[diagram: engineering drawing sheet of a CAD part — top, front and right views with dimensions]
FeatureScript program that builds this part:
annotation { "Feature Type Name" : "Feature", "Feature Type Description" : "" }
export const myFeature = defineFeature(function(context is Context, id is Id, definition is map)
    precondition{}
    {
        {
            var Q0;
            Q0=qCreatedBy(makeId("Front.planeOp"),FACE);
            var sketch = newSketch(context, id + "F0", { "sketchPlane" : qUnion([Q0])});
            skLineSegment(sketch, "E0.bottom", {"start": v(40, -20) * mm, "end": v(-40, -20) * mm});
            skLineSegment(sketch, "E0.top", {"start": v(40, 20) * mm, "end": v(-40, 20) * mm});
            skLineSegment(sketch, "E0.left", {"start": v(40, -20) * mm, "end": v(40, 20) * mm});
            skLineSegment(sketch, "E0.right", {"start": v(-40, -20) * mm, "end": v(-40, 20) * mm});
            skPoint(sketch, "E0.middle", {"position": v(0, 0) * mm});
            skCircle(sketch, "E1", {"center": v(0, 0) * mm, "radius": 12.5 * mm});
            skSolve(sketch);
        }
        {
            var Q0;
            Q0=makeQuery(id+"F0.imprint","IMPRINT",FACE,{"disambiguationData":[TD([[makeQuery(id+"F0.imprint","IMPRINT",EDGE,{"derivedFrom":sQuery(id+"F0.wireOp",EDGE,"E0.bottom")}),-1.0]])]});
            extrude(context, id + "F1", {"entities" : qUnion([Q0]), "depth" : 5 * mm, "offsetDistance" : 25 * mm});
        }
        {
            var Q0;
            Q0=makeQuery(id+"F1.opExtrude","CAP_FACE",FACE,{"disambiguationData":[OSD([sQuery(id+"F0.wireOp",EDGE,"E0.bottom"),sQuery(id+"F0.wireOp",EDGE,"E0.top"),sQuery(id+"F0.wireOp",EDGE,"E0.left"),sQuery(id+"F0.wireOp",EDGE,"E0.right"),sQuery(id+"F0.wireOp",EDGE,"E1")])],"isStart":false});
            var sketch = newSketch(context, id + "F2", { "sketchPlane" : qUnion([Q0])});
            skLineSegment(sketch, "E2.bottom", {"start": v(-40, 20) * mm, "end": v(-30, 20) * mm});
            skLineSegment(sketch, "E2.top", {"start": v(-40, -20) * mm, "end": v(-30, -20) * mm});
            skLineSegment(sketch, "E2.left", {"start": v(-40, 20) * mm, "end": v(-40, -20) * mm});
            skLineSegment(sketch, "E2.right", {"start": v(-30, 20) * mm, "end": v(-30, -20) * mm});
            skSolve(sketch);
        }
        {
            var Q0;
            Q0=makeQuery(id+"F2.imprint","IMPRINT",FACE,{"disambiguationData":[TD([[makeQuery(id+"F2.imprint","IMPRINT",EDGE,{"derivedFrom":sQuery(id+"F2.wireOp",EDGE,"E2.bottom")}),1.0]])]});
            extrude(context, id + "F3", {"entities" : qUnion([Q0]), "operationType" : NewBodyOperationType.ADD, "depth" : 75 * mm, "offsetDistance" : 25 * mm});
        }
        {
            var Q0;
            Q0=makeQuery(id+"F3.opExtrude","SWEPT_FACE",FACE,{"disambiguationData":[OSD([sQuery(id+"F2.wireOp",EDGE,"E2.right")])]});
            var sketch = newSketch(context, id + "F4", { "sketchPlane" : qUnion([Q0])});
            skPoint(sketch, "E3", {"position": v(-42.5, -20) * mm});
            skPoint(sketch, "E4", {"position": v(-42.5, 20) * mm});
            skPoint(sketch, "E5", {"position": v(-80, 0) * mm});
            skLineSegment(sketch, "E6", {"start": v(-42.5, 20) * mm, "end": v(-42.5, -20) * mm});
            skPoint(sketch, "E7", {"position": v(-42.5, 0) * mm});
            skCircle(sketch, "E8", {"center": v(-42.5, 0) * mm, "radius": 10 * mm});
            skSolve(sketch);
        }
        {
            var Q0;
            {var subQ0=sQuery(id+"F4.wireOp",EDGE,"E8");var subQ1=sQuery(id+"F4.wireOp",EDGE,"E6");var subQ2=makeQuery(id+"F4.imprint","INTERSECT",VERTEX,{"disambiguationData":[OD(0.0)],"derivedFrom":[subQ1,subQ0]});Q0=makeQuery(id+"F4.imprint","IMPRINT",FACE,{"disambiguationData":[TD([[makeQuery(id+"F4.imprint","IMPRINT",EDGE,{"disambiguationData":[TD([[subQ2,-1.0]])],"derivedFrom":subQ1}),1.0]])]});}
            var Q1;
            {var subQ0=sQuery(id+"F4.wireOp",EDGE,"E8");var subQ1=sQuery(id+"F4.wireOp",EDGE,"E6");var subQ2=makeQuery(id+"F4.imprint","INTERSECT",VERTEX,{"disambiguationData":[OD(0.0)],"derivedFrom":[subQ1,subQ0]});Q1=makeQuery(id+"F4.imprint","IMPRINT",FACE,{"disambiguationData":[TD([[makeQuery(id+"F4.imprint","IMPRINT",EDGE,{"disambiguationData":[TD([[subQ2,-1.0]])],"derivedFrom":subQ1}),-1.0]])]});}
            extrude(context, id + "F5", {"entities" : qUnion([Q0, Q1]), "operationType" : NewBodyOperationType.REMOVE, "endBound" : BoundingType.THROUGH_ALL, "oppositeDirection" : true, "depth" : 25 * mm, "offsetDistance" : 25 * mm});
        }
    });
──────
### Exercise description
Count the lines in the entries above that contain the string "operationType", and reply with only that number.

### Worked answer
2